Saturday, February 02, 2019

Mary, Mary, Quite Contrary

Andrew Sullivan:
It might be a sign of the end-times, or simply a function of our currently scrambled politics, but earlier this week, four feminist activists — three from a self-described radical feminist organization Women’s Liberation Front — appeared on a panel at the Heritage Foundation. Together they argued that sex was fundamentally biological, and not socially constructed, and that there is a difference between women and trans women that needs to be respected. For this, they were given a rousing round of applause by the Trump supporters, religious-right members, natural law theorists, and conservative intellectuals who comprised much of the crowd. If you think I’ve just discovered an extremely potent strain of weed and am hallucinating, check out the video of the event.

I’ve no doubt that many will see these women as anti-trans bigots, or appeasers of homophobes and transphobes, or simply deranged publicity seekers. (The moderator, Ryan Anderson, said they were speaking at Heritage because no similar liberal or leftist institution would give them space or time to make their case.) And it’s true that trans-exclusionary radical feminists or TERFs, as they are known, are one minority that is actively not tolerated by the LGBTQ establishment, and often demonized by the gay community. It’s also true that they can be inflammatory, offensive, and obsessive. But what interests me is their underlying argument, which deserves to be thought through, regardless of our political allegiances, sexual identities, or tribal attachments. Because it’s an argument that seems to me to contain a seed of truth. Hence, I suspect, the intensity of the urge to suppress it.

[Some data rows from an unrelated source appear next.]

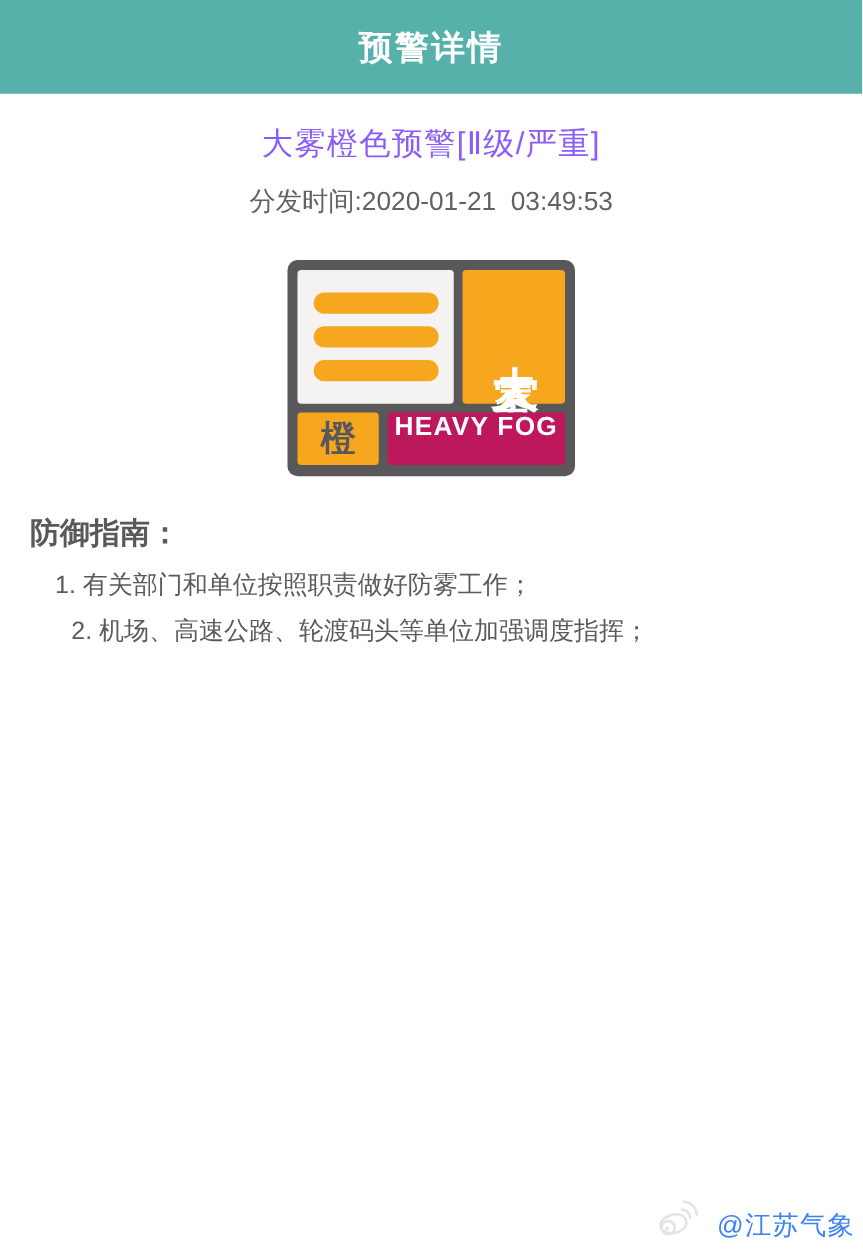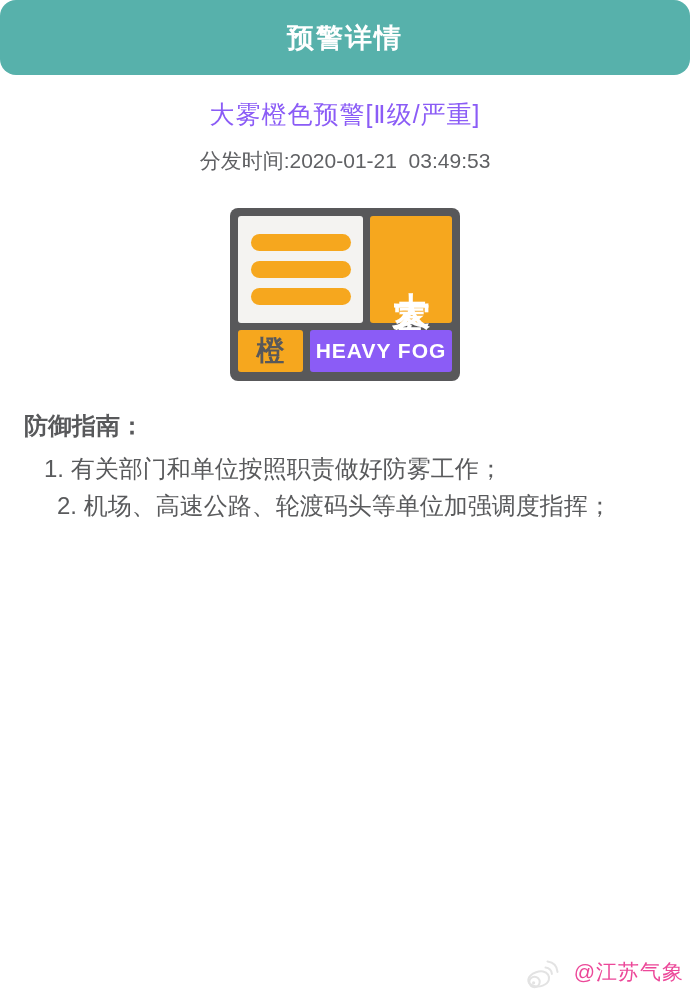--- a/index.html
+++ b/index.html
@@ -13,21 +13,20 @@
     font-family: "Liberation Sans", "DejaVu Sans", sans-serif;
     color: #595a5c;
   }
   
   .topbar {
     height: 75px;
     background: #57b1ab;
     display: flex;
     align-items: center;
     justify-content: center;
-    border-radius: 16px;
   }
   .topbar h1 {
     margin: 0;
     color: #ffffff;
     font-size: 27px;
     font-weight: bold;
     letter-spacing: 2px;
   }
   
   .content { padding: 0 24px; }
@@ -108,53 +107,52 @@
     background: #f6a71e;
     display: flex;
     align-items: center;
     justify-content: center;
     color: #58585a;
     font-size: 28px;
     font-weight: bold;
   }
   .en-panel {
     flex: 1;
-    background: #8b5cf6;
-    display: flex;
-    align-items: center;
+    background: #be185d;
+    display: flex;
     justify-content: center;
     color: #ffffff;
     font-size: 21px;
     font-weight: bold;
     letter-spacing: 1px;
   }
   
   .guide-heading {
     margin-top: 29px;
     font-size: 24px;
     font-weight: bold;
     color: #58595b;
   }
   .guide-list { margin-top: 8px; }
   .guide-item {
-    font-size: 24px;
+    font-size: 20px;
     line-height: 37px;
     color: #595a5c;
     padding-left: 33px;
   }
   .guide-item.first { padding-left: 20px; }
   
   .watermark {
     position: absolute;
     top: 958px;
     right: 6px;
     display: flex;
-    align-items: flex-start;
+    align-items: flex-end;
     gap: 15px;
-    color: #ec4899;
+    color: #3b82f6;
   }
   .watermark svg { display: block; }
   .watermark .wm-text {
     font-size: 21px;
     letter-spacing: 1px;
   }
 </style>
 </head>
 <body>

The title of the Heritage panel conversation — “The Inequality of the Equality Act” — refers to the main legislative goal for the Human Rights Campaign, the largest LGBTQ lobbbying group in the US. The proposed Equality Act — a federal nondiscrimination bill that has been introduced multiple times over the years in various formulations — would add “gender identity” to the Civil Rights Act of 1964, rendering that class protected by anti-discrimination laws, just as sex is. The TERF argument is that viewing “gender identity” as interchangeable with sex, and abolishing clear biological distinctions between men and women, is actually a threat to lesbian identity and even existence — because it calls into question who is actually a woman, and includes in that category human beings who have been or are biologically male, and remain attracted to women. How can lesbianism be redefined as having sex with someone who has a penis, they argue, without undermining the concept of lesbianism as a whole? “Lesbians are female homosexuals, women who love women,” one of the speakers, Julia Beck, wrote last December, “but our spaces, resources and communities are on the verge of extinction.”
Feminism right now seems unassailable, but the way women are handing over their identity to trans "women" suggests they're not really in charge--the men are, still. The gay men, and they like men in dresses. Always have.

No sooner had women established themselves as a political faction than they're giving away the franchise. The Equality Act and the movement from which it emerges says anyone gets to be a woman. Regular women of course were never been consulted.

There is social and, now, political value in being a woman, and the ladies are being conned out of it by gay men, which is kind of funny when you get past the disaster it represents: the charming gay con man swindling a gullible woman out of her fortune is a familiar trope.

Women established themselves politically by destroying the old, putatively limiting definitions of femininity, converting their old social privilege for legal and political privilege. The trans rights movement, should it continue as it is, will render that privilege meaningless, and there's no road back to the oppressive old pedestal.
A culture of you-go-girl propaganda, sexual hysteria, resource looting and demagogy does not a female identity make.

We see now that femininity has always been too important to leave to women.

That Heritage panel is chilling.



The lesbians on this panel point out how the trans movement contradicts what they represent, and liberal secular values generally, identifying femininity with make-up and dresses. The whole drag fixation is just another glaring contradiction we can't see for all the contradictions.

But gay Andrew Sullivan sees the great zombie horde will eventually come for him:
 This is the deeply confusing and incoherent aspect of the entire debate. If you abandon biology in the matter of sex and gender altogether, you may help trans people live fuller, less conflicted lives; but you also undermine the very meaning of homosexuality. If you follow the current ideology of gender as entirely fluid, you actually subvert and undermine core arguments in defense of gay rights. “A gay man loves and desires other men, and a lesbian desires and loves other women,” explains Sky Gilbert, a drag queen. “This defines the existential state of being gay. If there is no such thing as ‘male’ or ‘female,’ the entire self-definition of gay identity, which we have spent generations seeking to validate and protect from bigots, collapses.” Contemporary transgender ideology is not a complement to gay rights; in some ways it is in active opposition to them.
Faster, harder you might say, if you want to hasten the end. The Narrative really is eating itself, but that doesn't mean it has to lose power--the demographic shift taking place still promises one-party rule, and soon. America faces the prospect of rule by a Democratic Party that can't govern for the same reason it can't be voted out.